Cuando narra la intentona golpista de Hitler y Ludendorff (1923), se lo toma como un episodio más de política grotesca e inane: «Me atrevo a decir —después de quince años de viajar por el mundo y estar ya curado de espantos— que no hay nada como un buen golpe de Estado». Sabe ponerse en la piel de muchos alemanes, convencidos de que «la revolución alemana del 9 de noviembre [de 1918] fue organizada deprisa y corriendo por cuatro judíos pagados por Bélgica en el preciso momento en el que el ejército alemán iba a alcanzar la victoria decisiva». Define a Hitler como «necio», pero con gran concepto de sí mismo. Se ríe de él, y no atina con su nacionalidad austriaca. Lo ve como un personaje estrafalario y pintoresco: «Hitler es uno de esos hombres que han venido al mundo expresamente para hacerse retratar».
Xammar entiende que lo de Hitler no pasa de «inútil febrilidad», y charla con él. El futuro tirano se le antoja como uno de tantos dementes que salpimientan la política; en este caso, el rasgo definitorio ideológico es el odio a los judíos. Los judíos no como religión, sino como «raza». Pone en labios de Hitler: «El defensor principal de los judíos en Baviera es el arzobispo de Múnich … gran hombre, sabio, virtuoso, nacionalista y monárquico; pero cardenal … y, por tanto, obligado a ejecutar las órdenes del Vaticano, es decir, de los judíos». Prosigue el dirigente nacionalsocialista: «El Vaticano es el centro de las intrigas internacionales judías contra la liberación de la raza germánica». Frente a eso, Xammar revela al lector su opinión sobre Hitler: «sus ideas sobre el problema judío son claras y divertidísimas». En ese momento, las leyes raciales y la «solución final» no son más que la perorata de un fanático.
Sin embargo, Xammar va a ir modificando su postura; aunque seguirá refiriéndose en este libro a Hitler y Ludendorff como «fantoches», advierte sobre su racismo y los califica como «gente dispuesta a organizar asesinatos, golpes de Estado y todo tipo de salvajadas». En Crónicas desde Berlín (1930–1936), este periodista barcelonés poco a poco se irá dando cuenta de lo que nosotros conocemos gracias a los libros de historia.
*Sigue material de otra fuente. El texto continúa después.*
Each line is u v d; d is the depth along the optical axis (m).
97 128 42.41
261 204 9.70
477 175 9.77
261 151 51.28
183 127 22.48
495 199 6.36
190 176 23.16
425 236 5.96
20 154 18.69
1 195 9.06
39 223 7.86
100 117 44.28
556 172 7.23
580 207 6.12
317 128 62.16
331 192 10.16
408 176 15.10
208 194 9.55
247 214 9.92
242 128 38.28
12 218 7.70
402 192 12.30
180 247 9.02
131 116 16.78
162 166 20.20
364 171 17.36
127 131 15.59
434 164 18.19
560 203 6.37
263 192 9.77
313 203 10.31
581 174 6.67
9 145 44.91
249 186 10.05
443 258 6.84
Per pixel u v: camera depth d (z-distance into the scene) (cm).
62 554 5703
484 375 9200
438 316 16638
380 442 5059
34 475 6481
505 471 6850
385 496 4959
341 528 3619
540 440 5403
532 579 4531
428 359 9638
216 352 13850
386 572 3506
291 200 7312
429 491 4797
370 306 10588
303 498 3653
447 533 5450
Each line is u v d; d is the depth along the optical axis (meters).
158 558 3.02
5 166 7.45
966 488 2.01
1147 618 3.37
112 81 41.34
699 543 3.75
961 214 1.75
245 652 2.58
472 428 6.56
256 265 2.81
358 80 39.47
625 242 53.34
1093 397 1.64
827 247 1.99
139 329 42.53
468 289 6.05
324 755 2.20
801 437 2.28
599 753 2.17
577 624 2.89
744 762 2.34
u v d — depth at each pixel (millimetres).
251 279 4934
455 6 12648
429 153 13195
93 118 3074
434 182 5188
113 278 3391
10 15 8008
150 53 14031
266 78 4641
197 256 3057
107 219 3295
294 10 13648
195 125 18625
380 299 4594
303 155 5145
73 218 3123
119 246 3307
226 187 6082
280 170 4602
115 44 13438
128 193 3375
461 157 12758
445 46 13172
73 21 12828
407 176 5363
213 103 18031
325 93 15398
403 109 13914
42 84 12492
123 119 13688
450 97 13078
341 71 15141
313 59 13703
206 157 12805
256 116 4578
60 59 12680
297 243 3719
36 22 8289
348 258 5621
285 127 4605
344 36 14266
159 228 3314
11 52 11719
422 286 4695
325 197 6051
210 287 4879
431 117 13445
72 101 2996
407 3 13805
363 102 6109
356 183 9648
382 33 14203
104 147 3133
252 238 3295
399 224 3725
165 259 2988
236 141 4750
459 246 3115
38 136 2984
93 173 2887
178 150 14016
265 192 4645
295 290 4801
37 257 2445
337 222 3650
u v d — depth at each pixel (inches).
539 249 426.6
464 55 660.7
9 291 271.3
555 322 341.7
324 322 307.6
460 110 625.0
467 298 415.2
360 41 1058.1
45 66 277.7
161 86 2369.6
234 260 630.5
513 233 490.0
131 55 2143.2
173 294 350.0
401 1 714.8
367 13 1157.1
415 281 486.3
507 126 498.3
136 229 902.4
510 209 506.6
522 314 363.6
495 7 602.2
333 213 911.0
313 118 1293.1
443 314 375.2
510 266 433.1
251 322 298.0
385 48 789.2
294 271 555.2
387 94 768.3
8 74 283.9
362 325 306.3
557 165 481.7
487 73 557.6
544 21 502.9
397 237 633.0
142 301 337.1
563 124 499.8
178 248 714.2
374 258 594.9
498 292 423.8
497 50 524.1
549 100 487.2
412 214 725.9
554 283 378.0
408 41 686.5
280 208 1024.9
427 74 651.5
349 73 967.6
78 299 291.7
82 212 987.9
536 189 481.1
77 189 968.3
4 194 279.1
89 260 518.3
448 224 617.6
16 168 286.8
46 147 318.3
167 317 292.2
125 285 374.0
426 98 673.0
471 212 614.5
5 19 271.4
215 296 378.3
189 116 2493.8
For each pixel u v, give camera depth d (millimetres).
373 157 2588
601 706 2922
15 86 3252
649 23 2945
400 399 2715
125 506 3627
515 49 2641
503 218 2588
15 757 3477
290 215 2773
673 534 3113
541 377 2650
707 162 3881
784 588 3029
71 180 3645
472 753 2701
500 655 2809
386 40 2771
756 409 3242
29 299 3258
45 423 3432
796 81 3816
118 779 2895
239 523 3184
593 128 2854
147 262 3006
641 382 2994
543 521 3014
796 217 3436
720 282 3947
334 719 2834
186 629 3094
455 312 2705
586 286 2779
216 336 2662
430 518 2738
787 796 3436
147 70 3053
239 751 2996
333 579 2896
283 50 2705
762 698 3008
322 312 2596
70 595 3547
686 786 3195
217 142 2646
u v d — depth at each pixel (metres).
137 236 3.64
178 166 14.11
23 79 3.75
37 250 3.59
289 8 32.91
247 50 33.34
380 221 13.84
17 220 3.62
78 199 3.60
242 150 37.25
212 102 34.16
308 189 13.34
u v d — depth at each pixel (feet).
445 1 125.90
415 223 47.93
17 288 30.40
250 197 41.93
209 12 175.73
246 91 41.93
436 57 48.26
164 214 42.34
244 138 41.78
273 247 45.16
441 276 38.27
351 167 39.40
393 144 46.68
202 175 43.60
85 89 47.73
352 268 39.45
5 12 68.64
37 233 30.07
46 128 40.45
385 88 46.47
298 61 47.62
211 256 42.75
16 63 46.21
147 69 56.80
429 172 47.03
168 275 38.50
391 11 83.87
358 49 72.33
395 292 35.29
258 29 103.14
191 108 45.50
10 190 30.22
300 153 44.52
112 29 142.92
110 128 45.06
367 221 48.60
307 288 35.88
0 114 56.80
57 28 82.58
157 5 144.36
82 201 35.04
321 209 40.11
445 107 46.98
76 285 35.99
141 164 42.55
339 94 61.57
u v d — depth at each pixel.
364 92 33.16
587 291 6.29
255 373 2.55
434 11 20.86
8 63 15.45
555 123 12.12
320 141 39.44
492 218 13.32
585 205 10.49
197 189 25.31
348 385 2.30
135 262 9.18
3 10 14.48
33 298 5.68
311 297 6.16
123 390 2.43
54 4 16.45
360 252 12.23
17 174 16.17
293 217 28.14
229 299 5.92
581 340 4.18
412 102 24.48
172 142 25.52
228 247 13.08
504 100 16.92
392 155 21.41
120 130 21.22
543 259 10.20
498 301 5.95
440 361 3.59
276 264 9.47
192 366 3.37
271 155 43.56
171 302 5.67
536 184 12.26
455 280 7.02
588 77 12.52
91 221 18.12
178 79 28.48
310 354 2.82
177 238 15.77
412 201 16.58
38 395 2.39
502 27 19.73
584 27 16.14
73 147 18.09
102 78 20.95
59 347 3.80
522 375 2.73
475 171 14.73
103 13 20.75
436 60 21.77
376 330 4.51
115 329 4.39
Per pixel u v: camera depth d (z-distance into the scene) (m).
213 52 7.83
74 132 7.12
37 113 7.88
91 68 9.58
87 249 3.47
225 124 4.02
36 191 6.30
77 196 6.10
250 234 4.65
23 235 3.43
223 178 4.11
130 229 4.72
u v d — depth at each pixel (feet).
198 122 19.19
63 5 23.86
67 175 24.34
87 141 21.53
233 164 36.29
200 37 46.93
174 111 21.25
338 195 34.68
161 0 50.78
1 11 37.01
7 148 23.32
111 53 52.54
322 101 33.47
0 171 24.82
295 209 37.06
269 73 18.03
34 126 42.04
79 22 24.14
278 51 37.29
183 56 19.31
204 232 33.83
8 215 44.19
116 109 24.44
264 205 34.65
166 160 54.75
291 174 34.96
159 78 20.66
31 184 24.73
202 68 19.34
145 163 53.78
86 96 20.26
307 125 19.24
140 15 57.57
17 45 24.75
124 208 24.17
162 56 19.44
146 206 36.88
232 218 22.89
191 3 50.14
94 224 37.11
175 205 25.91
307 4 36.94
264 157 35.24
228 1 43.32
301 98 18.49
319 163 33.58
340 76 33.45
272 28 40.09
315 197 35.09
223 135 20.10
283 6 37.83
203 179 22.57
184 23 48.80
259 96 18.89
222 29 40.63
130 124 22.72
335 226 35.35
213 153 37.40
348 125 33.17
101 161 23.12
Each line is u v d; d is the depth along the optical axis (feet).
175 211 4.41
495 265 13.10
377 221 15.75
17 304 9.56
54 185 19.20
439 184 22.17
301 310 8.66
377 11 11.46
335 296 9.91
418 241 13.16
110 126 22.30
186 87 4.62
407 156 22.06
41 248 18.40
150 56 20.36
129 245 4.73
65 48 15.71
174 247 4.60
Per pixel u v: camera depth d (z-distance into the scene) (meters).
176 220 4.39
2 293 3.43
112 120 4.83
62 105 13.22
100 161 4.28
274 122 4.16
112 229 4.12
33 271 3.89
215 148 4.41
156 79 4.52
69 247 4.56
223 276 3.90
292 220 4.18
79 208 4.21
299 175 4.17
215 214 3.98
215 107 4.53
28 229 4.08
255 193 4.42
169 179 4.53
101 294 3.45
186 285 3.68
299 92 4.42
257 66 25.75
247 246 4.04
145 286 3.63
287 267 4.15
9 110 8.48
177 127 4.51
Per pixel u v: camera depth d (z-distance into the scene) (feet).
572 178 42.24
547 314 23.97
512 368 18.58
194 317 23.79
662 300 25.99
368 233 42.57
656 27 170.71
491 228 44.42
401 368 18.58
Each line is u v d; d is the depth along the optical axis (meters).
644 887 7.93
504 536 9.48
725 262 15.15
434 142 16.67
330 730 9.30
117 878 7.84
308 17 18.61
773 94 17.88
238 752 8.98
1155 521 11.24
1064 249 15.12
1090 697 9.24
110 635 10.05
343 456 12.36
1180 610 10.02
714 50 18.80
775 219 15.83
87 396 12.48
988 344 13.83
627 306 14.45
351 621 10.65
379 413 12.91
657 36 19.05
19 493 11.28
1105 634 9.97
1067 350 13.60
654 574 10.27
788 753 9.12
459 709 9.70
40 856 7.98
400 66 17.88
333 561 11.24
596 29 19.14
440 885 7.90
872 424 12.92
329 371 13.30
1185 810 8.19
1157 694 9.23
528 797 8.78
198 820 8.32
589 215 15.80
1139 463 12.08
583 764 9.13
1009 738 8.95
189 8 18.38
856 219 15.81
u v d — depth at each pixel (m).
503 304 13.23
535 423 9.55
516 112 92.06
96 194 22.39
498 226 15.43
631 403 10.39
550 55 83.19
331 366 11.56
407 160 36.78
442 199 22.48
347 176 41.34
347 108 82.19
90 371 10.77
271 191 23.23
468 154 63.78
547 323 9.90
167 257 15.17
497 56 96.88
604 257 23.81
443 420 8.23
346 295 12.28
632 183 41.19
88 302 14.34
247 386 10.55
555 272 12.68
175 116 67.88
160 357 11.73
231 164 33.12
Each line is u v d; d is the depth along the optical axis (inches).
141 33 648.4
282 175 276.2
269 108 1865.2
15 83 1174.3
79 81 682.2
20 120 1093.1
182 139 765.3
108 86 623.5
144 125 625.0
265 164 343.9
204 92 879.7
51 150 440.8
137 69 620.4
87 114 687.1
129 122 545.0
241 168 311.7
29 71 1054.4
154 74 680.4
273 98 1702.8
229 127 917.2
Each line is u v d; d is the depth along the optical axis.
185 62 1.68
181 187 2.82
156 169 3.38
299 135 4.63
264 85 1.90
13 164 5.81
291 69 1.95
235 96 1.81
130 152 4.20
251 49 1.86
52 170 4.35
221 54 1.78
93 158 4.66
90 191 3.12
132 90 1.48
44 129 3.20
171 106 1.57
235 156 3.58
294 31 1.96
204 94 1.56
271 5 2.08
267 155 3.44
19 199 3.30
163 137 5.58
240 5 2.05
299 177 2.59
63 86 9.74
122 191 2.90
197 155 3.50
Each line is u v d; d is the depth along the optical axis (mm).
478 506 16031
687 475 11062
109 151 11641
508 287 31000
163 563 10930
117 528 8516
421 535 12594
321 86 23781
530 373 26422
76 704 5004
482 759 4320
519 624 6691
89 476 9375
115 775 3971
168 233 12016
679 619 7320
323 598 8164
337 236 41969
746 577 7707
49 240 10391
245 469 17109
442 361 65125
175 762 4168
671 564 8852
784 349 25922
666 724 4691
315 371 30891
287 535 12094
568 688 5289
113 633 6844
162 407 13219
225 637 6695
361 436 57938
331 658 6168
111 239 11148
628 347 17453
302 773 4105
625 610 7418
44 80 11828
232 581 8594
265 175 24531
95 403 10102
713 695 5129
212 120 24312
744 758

Su tono será telegráfico y ya no habrá ni medio comentario irónico.
El huevo de la serpiente incluye a modo de apéndice una media docena de crónicas desde Checoslovaquia, donde el autor se expresa de otra manera. En esta nación nueva —de manera particular, en Eslovaquia— ve un feliz reflejo de su catalanismo y republicanismo.